[Camera-frame cuboid estimates]
╔══

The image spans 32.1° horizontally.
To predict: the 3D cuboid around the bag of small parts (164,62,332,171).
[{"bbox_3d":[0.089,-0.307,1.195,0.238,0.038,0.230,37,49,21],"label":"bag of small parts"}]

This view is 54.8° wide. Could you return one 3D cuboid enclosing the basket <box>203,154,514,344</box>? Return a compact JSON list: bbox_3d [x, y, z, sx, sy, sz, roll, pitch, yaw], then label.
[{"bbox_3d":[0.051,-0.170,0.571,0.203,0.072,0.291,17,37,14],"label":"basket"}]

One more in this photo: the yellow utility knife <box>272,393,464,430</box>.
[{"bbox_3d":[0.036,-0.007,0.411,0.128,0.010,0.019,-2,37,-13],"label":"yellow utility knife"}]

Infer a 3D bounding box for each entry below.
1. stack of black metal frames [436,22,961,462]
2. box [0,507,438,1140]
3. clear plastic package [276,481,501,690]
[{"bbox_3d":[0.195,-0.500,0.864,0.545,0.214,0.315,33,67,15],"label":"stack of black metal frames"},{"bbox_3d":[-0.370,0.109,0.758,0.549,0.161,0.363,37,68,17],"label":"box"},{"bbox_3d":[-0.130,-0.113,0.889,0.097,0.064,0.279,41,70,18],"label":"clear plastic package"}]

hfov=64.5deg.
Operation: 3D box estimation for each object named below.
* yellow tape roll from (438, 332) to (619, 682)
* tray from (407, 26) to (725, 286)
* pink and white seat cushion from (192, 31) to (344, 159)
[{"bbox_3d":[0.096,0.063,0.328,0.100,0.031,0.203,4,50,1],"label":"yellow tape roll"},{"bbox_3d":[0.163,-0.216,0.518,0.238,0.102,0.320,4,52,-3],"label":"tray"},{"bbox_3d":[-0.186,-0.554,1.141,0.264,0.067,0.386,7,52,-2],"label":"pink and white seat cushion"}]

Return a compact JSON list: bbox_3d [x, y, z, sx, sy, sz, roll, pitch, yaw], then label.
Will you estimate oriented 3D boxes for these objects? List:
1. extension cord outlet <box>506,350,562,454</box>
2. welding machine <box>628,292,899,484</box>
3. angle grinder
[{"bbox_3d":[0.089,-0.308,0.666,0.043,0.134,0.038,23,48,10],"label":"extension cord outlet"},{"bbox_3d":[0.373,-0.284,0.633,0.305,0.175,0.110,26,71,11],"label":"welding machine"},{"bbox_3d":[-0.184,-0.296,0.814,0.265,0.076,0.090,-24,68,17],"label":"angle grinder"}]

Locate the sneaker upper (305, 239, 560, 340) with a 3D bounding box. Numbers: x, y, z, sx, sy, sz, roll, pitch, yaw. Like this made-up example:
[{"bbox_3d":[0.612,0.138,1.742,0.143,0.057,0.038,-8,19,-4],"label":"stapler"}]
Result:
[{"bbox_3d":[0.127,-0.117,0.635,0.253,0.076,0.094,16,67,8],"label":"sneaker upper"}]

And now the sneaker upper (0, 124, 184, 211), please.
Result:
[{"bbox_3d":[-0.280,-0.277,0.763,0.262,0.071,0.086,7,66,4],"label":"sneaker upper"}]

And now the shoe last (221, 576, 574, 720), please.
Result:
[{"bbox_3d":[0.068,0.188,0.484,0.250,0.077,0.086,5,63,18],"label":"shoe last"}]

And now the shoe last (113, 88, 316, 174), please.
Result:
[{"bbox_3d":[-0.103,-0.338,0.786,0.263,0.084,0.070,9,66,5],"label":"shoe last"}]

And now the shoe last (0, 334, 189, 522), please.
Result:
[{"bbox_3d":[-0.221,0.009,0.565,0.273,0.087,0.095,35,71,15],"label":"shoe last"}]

╚══

Every line above from the line with "to (619, 682)" to the line with "2. welding machine <box>628,292,899,484</box>", both included, must be reproduced exactly, and no other line may appear.

**THE ANSWER:**
* yellow tape roll from (438, 332) to (619, 682)
* tray from (407, 26) to (725, 286)
* pink and white seat cushion from (192, 31) to (344, 159)
[{"bbox_3d":[0.096,0.063,0.328,0.100,0.031,0.203,4,50,1],"label":"yellow tape roll"},{"bbox_3d":[0.163,-0.216,0.518,0.238,0.102,0.320,4,52,-3],"label":"tray"},{"bbox_3d":[-0.186,-0.554,1.141,0.264,0.067,0.386,7,52,-2],"label":"pink and white seat cushion"}]

Return a compact JSON list: bbox_3d [x, y, z, sx, sy, sz, roll, pitch, yaw], then label.
Will you estimate oriented 3D boxes for these objects? List:
1. extension cord outlet <box>506,350,562,454</box>
2. welding machine <box>628,292,899,484</box>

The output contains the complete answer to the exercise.